Positive growth in financial services according to report
The financial service sector has seen a boom in business volumes and profits according to a recent survey which has reported a dramatic rebound in the last three months.
However the pace of growth has been slower than expected due to an unexpected increase in employment, resulting in rising staff costs.
According to the latest CBI/PwC Financial Services Survey, profit growth has been driven by a further widening in spreads and an increase in income from fees, commissions and premiums.
In the survey 48% of businesses reported an increase in business volume with only 17% stating a fall.
Moreover, all customer categories of business volume grew, with industrial and commercial showing an increase of 20%, financial institutions growing by 12%, private individuals by 16% and overseas customers by 8%.
Of the 96 firms taking part in the survey, 34% reported a rise in profits with just 15% reporting a dip in numbers.
The figures shown in the survey appear to be positive across the board with income from fees, commission or income rising by 18% and 35% of firms reporting a rise in employment.
Financial Services sector employment is thought to have increased by 2,000 in the three months to March and is expected to increase again next quarter, by 2,000, according to the correlation of the CBI’s survey data with the ONS.
Matthew Fell, CBI Director for Competitive Markets, said:“This has been a strong quarter for the financial services sector, with robust growth in business volumes, an increase in profitability and upbeat investment intentions.
“Concerns over the lack of availability of professional staff have eased since January and overall employment rose unexpectedly this quarter.
“But recent problems in Cyprus risk reigniting concerns about Eurozone stability.
“At the same time, regulation and compliance are still likely to be significant drags on business throughout this year.”

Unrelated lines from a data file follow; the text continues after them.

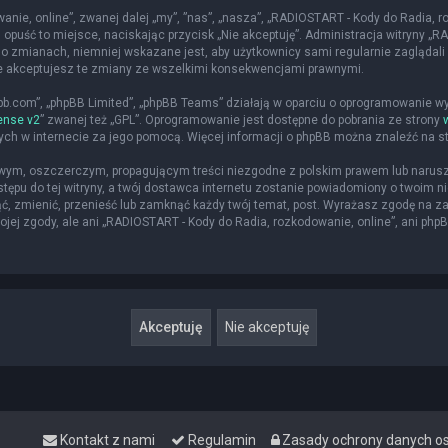
nie, online”, zwanej dalej „my”, ”nas”, „nasza”, „RADIOSTART - Kody do Radia, roz
 opuść to miejsce, naciskając przycisk „Nie akceptuję”. Administracja witryny 
o zmianach, niemniej wskazane jest, aby użytkownicy sami regularnie zaglądali 
że akceptujesz te zmiany ze wszelkimi konsekwencjami prawnymi.
hpbb.com”, „phpBB Limited”, „phpBB Teams” działają w oparciu o oprogramowanie w
ense v2
” zwanej też „GPL”. Oprogramowanie jest dostępne do pobrania ze strony
nych w internecie za jego pomocą. Więcej informacji o phpBB można znaleźć na s
iwym, oszczerczym, propagującym treści niezgodne z polskim prawem lub narusz
ępu do tej witryny, a twój dostawca internetu zostanie powiadomiony o twoim
ąć, zmienić, przenieść lub zamknąć każdy twój temat, post. Wyrażasz zgodę na z
jej zgody, ale ani „RADIOSTART - Kody do Radia, rozkodowanie, online”, ani php
Kontakt z nami
Regulamin
Zasady ochrony danych 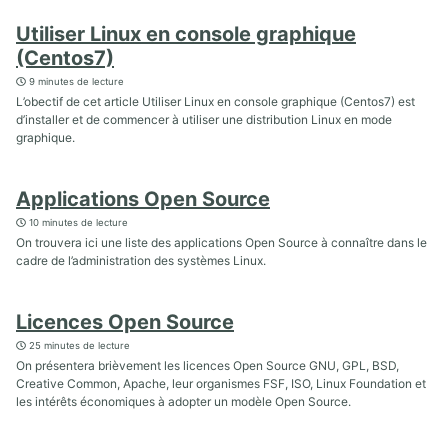
Utiliser Linux en console graphique
(Centos7)
9 minutes de lecture
L’obectif de cet article Utiliser Linux en console graphique (Centos7) est
d’installer et de commencer à utiliser une distribution Linux en mode
graphique.
Applications Open Source
10 minutes de lecture
On trouvera ici une liste des applications Open Source à connaître dans le
cadre de l’administration des systèmes Linux.
Licences Open Source
25 minutes de lecture
On présentera brièvement les licences Open Source GNU, GPL, BSD,
Creative Common, Apache, leur organismes FSF, ISO, Linux Foundation et
les intérêts économiques à adopter un modèle Open Source.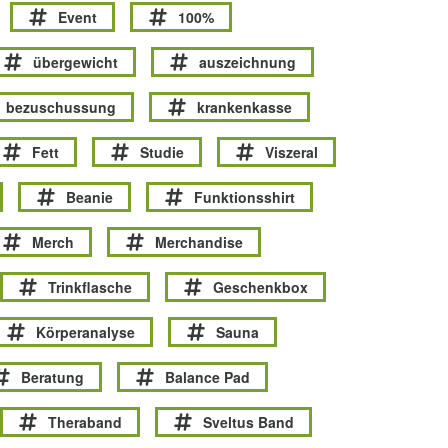
Event
100%
übergewicht
auszeichnung
bezuschussung
krankenkasse
Fett
Studie
Viszeral
Beanie
Funktionsshirt
Merch
Merchandise
Trinkflasche
Geschenkbox
Körperanalyse
Sauna
Beratung
Balance Pad
Theraband
Sveltus Band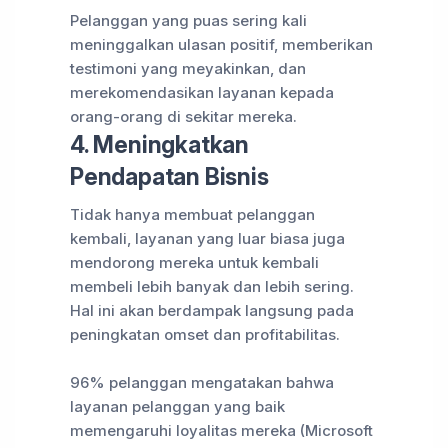
Pelanggan yang puas sering kali
meninggalkan ulasan positif, memberikan
testimoni yang meyakinkan, dan
merekomendasikan layanan kepada
orang-orang di sekitar mereka.
4. Meningkatkan
Pendapatan Bisnis
Tidak hanya membuat pelanggan
kembali, layanan yang luar biasa juga
mendorong mereka untuk kembali
membeli lebih banyak dan lebih sering.
Hal ini akan berdampak langsung pada
peningkatan omset dan profitabilitas.
96% pelanggan mengatakan bahwa
layanan pelanggan yang baik
memengaruhi loyalitas mereka (Microsoft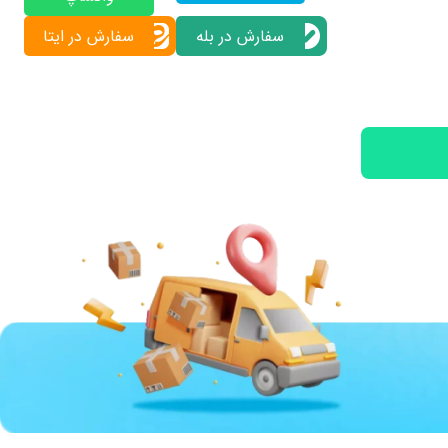
سفارش در بله
سفارش در ایتا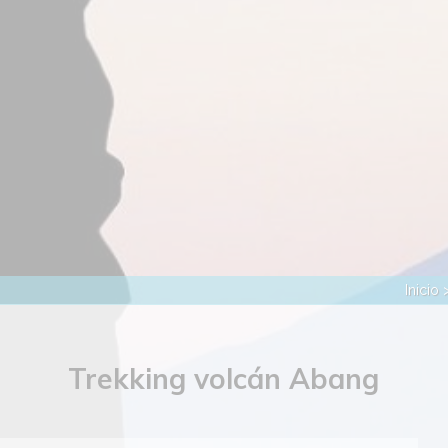
Inicio
Trekking volcán Abang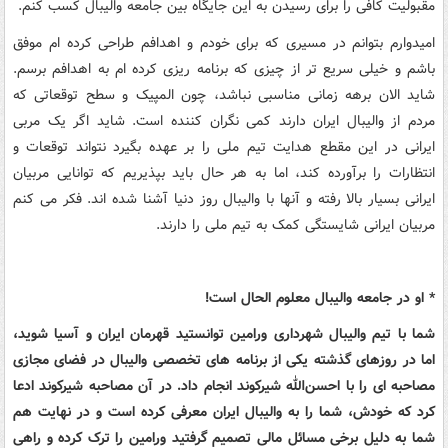
مقبولیت کافی را برای رسیدن به این جایگاه بین جامعه والیبال کسب کنم.
امیدوارم بتوانم در مسیری که برای خودم و اهدافم طراحی کرده ام موفق
باشم و خیلی سریع‌ تر از چیزی که برنامه ریزی کرده ام به اهدافم برسم.
شاید الان برهه زمانی مناسبی نباشد، چون المپیک و سطح توقعاتی که
مردم از والیبال ایران دارند کمی نگران کننده است. شاید اگر یک مربی
ایرانی در این مقطع هدایت تیم ملی را بر عهده بگیرد نتواند توقعات و
انتظارات را برآورده کند، اما به هر حال باید بپذیریم که توانایی مربیان
ایرانی بسیار بالا رفته و آنها با والیبال روز دنیا آشنا شده اند. فکر می ‌کنم
مربیان ایرانی شایستگی کمک به تیم ملی را دارند.
* او در جامعه والیبال معلوم الحال است!
شما با تیم والیبال شهرداری ورامین توانستید قهرمان ایران و آسیا شوید،
اما در روزهای گذشته یکی از برنامه‌ های تخصصی والیبال در فضای مجازی
مصاحبه ای را با احسن‌الله شیرکوند انجام داد. در آن مصاحبه شیرکوند ادعا
کرد که خودش، شما را به والیبال ایران معرفی کرده است و در نهایت هم
شما به دلیل برخی مسائل مالی تصمیم گرفتید ورامین را ترک کرده و راهی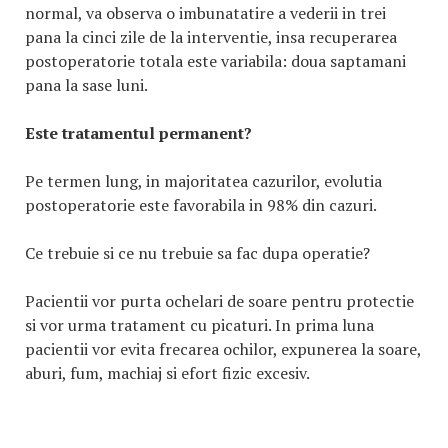
normal, va observa o imbunatatire a vederii in trei
pana la cinci zile de la interventie, insa recuperarea
postoperatorie totala este variabila: doua saptamani
pana la sase luni.
Este tratamentul permanent?
Pe termen lung, in majoritatea cazurilor, evolutia
postoperatorie este favorabila in 98% din cazuri.
Ce trebuie si ce nu trebuie sa fac dupa operatie?
Pacientii vor purta ochelari de soare pentru protectie
si vor urma tratament cu picaturi. In prima luna
pacientii vor evita frecarea ochilor, expunerea la soare,
aburi, fum, machiaj si efort fizic excesiv.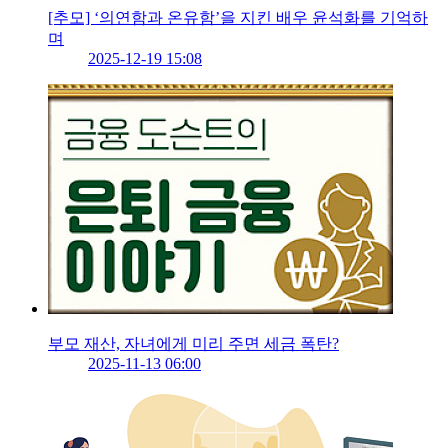
[추모] ‘의연함과 온유함’을 지킨 배우 윤석화를 기억하
며
2025-12-19 15:08
부모 재산, 자녀에게 미리 주면 세금 폭탄?
2025-11-13 06:00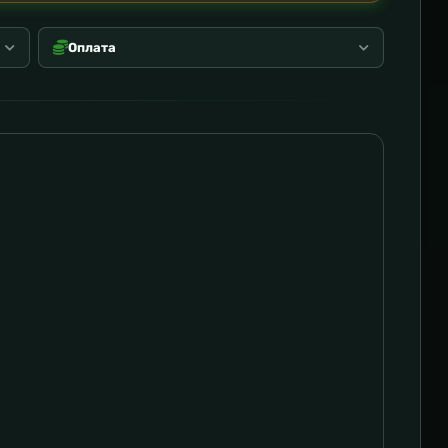
Оплата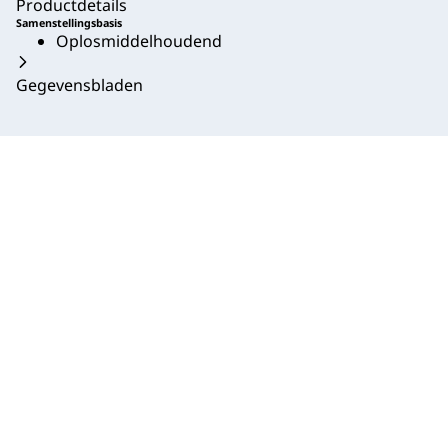
Productdetails
Samenstellingsbasis
Oplosmiddelhoudend
Gegevensbladen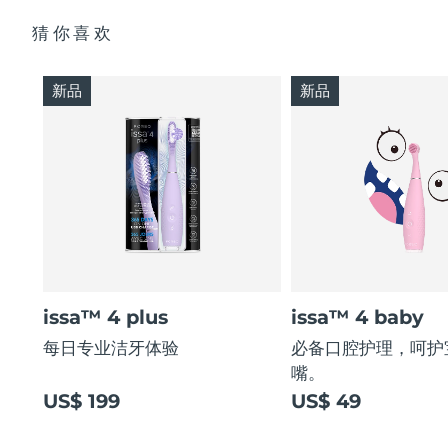
猜你喜欢
新品
新品
issa™ 4 plus
issa™ 4 baby
每日专业洁牙体验
必备口腔护理，呵护
嘴。
US$ 199
US$ 49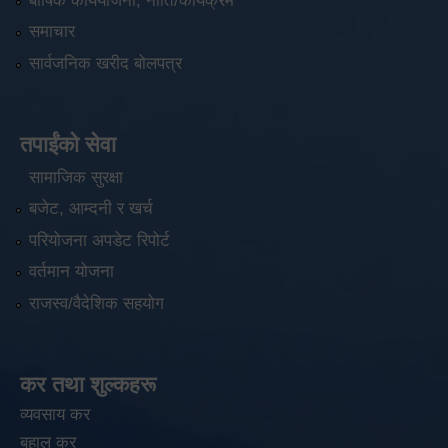
बार्षिक कार्ययोजना, नीति/कार्यक्रम
समाचार
सार्वजनिक खरीद बोलपत्र
तपाईंको सेवा
सामाजिक सुरक्षा
बजेट, आम्दनी र खर्च
परियोजना अपडेट रिपोर्ट
वर्तमान योजना
राजस्व/वैदेशिक सहयोग
कर तथा शुल्कहरू
व्यवसाय कर
बहाल कर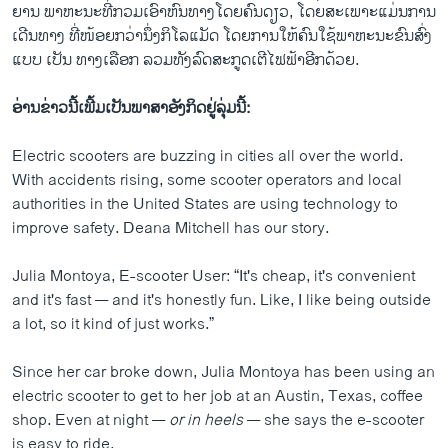
ຍານ ພາຫະນະທີ່ກວມ​ເອົາຫົນ​ທາງ​ໂດຍຄົນດຽວ, ໂດຍສະເພາະແມ່ນການ
ເດີນທາງ ທີ່​ໜ້ອຍກວ່ານຶ່ງກິໂລແມັດ ໂດຍການໃຫ້ຄົນໃຊ້ພາ​ຫະ​ນະຂົນສົ່ງ
ແບບ ເປັນ ທາງເລືອກ ລວມທັງລົດ​ສະ​ກູດ​ເຕີ​ໄຟ​ຟ້າ​ອີກ​ດ້ວຍ.
ອ່ານ​ຂ່າວນີ້​ເພີ້ມ​ເປັນ​ພາ​ສາ​ອັງ​ກິດ​ຢູ່​ລຸ່ມນີ້:
Electric scooters are buzzing in cities all over the world.
With accidents rising, some scooter operators and local
authorities in the United States are using technology to
improve safety. Deana Mitchell has our story.
Julia Montoya, E-scooter User: “It's cheap, it's convenient
and it's fast — and it's honestly fun. Like, I like being outside
a lot, so it kind of just works.”
Since her car broke down, Julia Montoya has been using an
electric scooter to get to her job at an Austin, Texas, coffee
shop. Even at night —
or in heels
— she says the e-scooter
is easy to ride.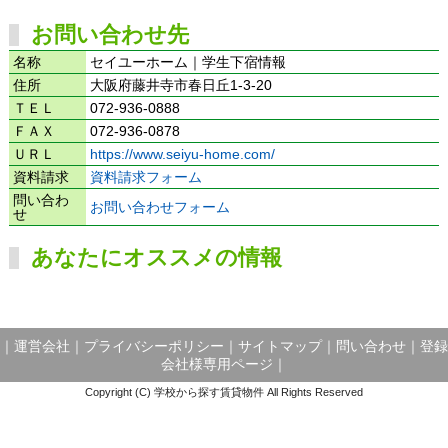
お問い合わせ先
名称
セイユーホーム｜学生下宿情報
住所
大阪府藤井寺市春日丘1-3-20
ＴＥＬ
072-936-0888
ＦＡＸ
072-936-0878
ＵＲＬ
https://www.seiyu-home.com/
資料請求
資料請求フォーム
問い合わ
お問い合わせフォーム
せ
あなたにオススメの情報
｜
運営会社
｜
プライバシーポリシー
｜
サイトマップ
｜
問い合わせ
｜
登録
会社様専用ページ
｜
Copyright (C) 学校から探す賃貸物件 All Rights Reserved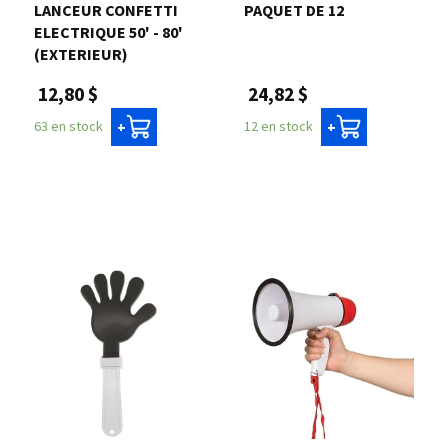
LANCEUR CONFETTI
PAQUET DE 12
ELECTRIQUE 50' - 80'
(EXTERIEUR)
24,82 $
12,80 $
12 en stock
63 en stock
+
+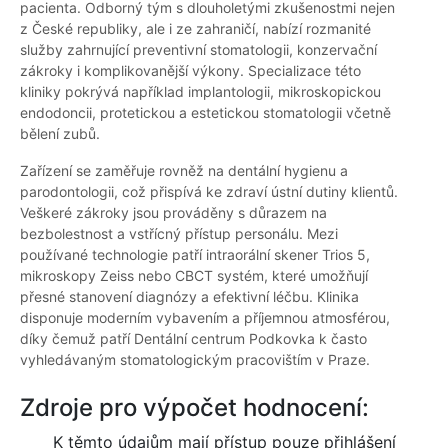
pacienta. Odborný tým s dlouholetými zkušenostmi nejen
z České republiky, ale i ze zahraničí, nabízí rozmanité
služby zahrnující preventivní stomatologii, konzervační
zákroky i komplikovanější výkony. Specializace této
kliniky pokrývá například implantologii, mikroskopickou
endodoncii, protetickou a estetickou stomatologii včetně
bělení zubů.
Zařízení se zaměřuje rovněž na dentální hygienu a
parodontologii, což přispívá ke zdraví ústní dutiny klientů.
Veškeré zákroky jsou prováděny s důrazem na
bezbolestnost a vstřícný přístup personálu. Mezi
používané technologie patří intraorální skener Trios 5,
mikroskopy Zeiss nebo CBCT systém, které umožňují
přesné stanovení diagnózy a efektivní léčbu. Klinika
disponuje moderním vybavením a příjemnou atmosférou,
díky čemuž patří Dentální centrum Podkovka k často
vyhledávaným stomatologickým pracovištím v Praze.
Zdroje pro výpočet hodnocení:
K těmto údajům mají přístup pouze přihlášení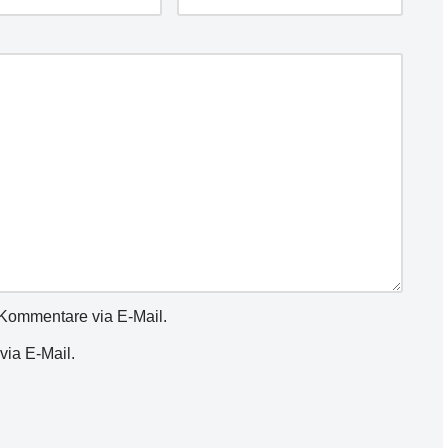
Kommentare via E-Mail.
via E-Mail.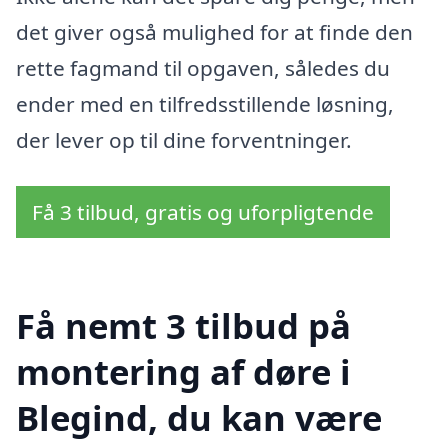
det giver også mulighed for at finde den
rette fagmand til opgaven, således du
ender med en tilfredsstillende løsning,
der lever op til dine forventninger.
Få 3 tilbud, gratis og uforpligtende
Få nemt 3 tilbud på
montering af døre i
Blegind, du kan være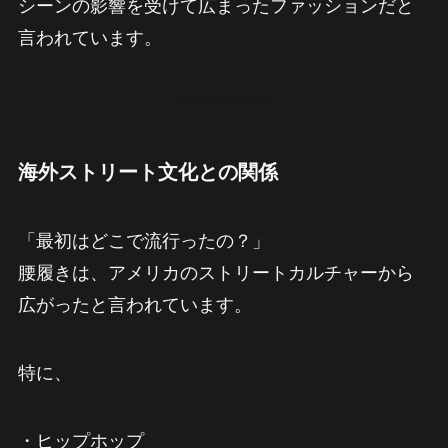
シーンの影響を受けて広まったファッションだと
言われています。
海外ストリート文化との関係
「最初はどこで流行ったの？」
腰履きは、アメリカのストリートカルチャーから
広がったと言われています。
特に、
・ヒップホップ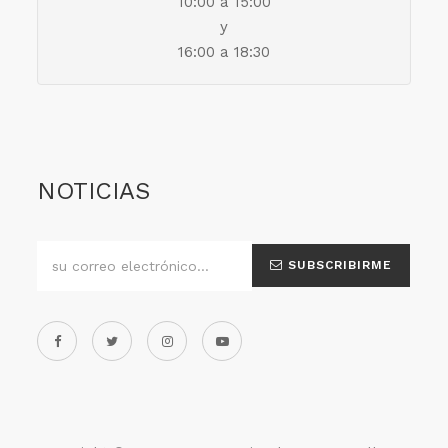
10:00 a 15:00
y
16:00 a 18:30
NOTICIAS
SUBSCRIBIRME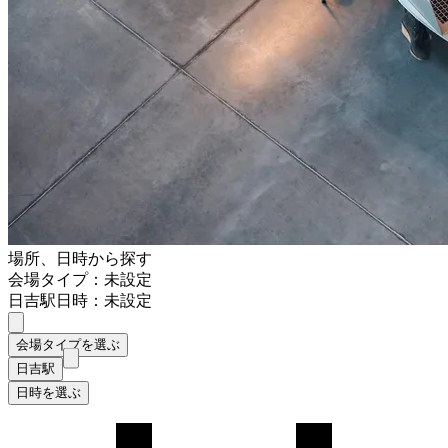
場所、日時から探す
会場タイプ：未設定
日吉駅
日時：未設定
会場タイプを選ぶ
日吉駅
日時を選ぶ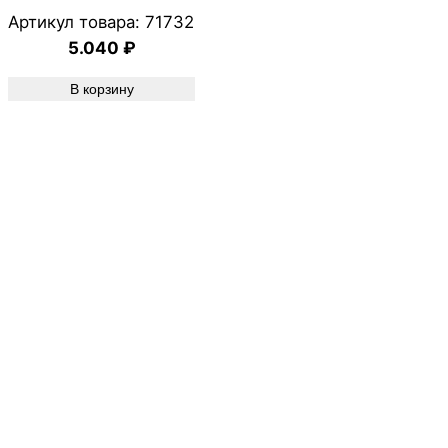
Артикул товара:
71732
5.040
₽
В корзину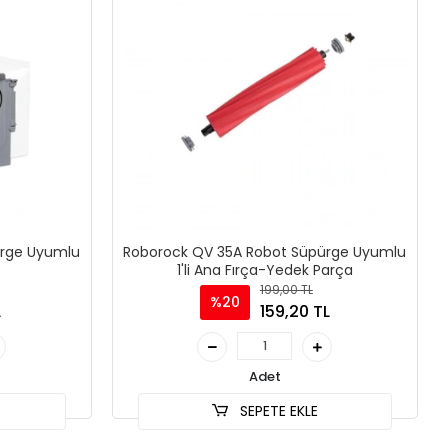
ürge Uyumlu
Roborock QV 35A Robot Süpürge Uyumlu
1'li Ana Fırça-Yedek Parça
199,00 TL
%20
L
159,20 TL
Adet
SEPETE EKLE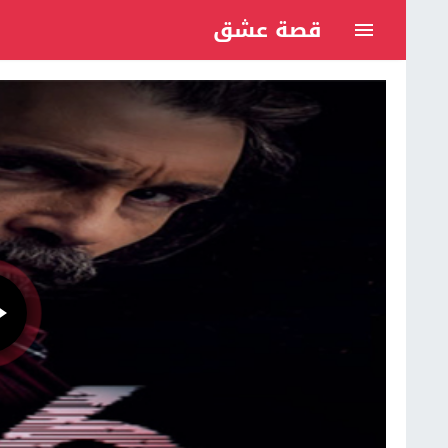
قصة عشق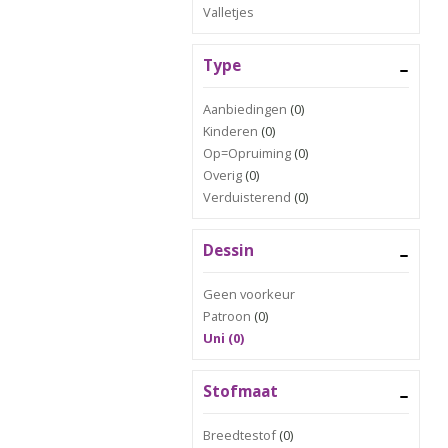
Valletjes
Type
Aanbiedingen
(0)
Kinderen
(0)
Op=Opruiming
(0)
Overig
(0)
Verduisterend
(0)
Dessin
Geen voorkeur
Patroon
(0)
Uni (0)
Stofmaat
Breedtestof
(0)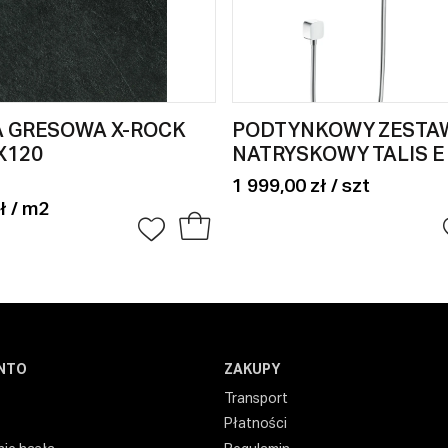
A GRESOWA X-ROCK
PODTYNKOWY ZESTA
X120
NATRYSKOWY TALIS E
1 999,00 zł / szt
ł / m2
NTO
ZAKUPY
Transport
Płatności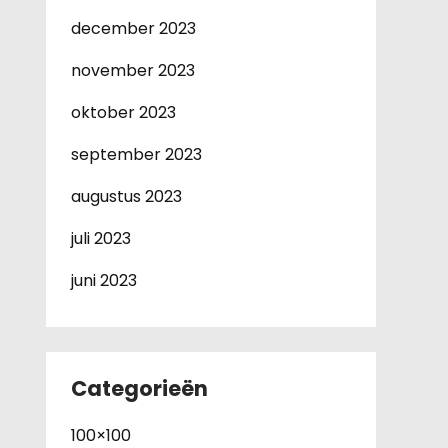
december 2023
november 2023
oktober 2023
september 2023
augustus 2023
juli 2023
juni 2023
Categorieën
100×100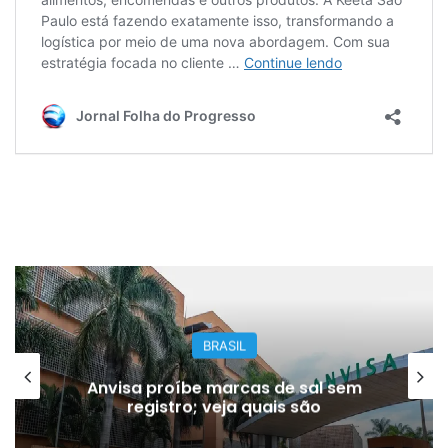
BRASIL
Anvisa proíbe marcas de sal sem
registro; veja quais são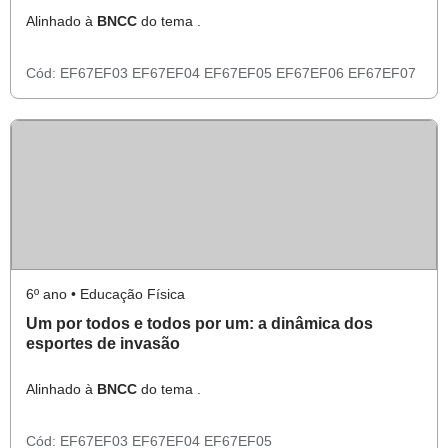
Alinhado à
BNCC
do tema .
Cód:
EF67EF03
EF67EF04
EF67EF05
EF67EF06
EF67EF07
6º ano • Educação Física
Um por todos e todos por um: a dinâmica dos
esportes de invasão
Alinhado à
BNCC
do tema .
Cód:
EF67EF03
EF67EF04
EF67EF05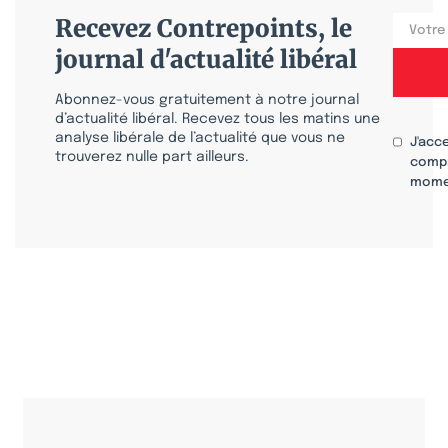
Recevez Contrepoints, le
journal d'actualité libéral
Abonnez-vous gratuitement à notre journal
d’actualité libéral. Recevez tous les matins une
analyse libérale de l’actualité que vous ne
J'acc
trouverez nulle part ailleurs.
compr
mome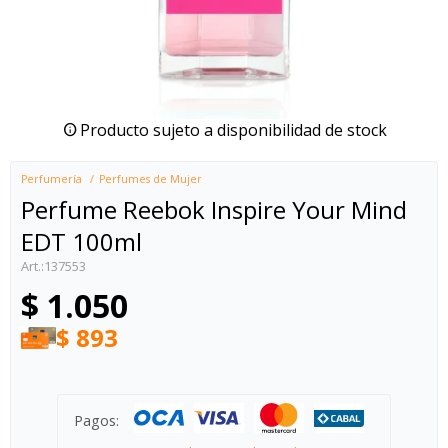
Producto sujeto a disponibilidad de stock
Perfumería
Perfumes de Mujer
Perfume Reebok Inspire Your Mind
EDT 100ml
137553
$
1.050
$
893
Pagos:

Concerns about the level of demand has dropped as a factor likely to limit the level of business over the year ahead, with just 64% of respondents citing it as a concern compaired with 90% last quarter.
The report suggests that the positive figures represented in this most recent survey are expected to continue to rise.
39% of firms reported that they expect business volumes to increase next quarter while just 12% expect them to fall.
However, regulation and compliance costs are likely to remain a drag on business.
Regulatory compliance is expected to be an increasing burden in the coming year, with 23% of respondents suggesting that it may limit the level of business.
61% of respondents thought they would need to increase their regulatory spend over the coming year.
The firms also stated plans to launch more new products and services in the coming year in order to drive new business growth.
Investment intentions for the next twelve months were particularly strong for IT which increased by 36% and marketing which rose by 25%.
Investment expenditure plans also improved sharply for land & buildings and plant & machinery, with expenditure in both categories now expected to be little changed over the next year.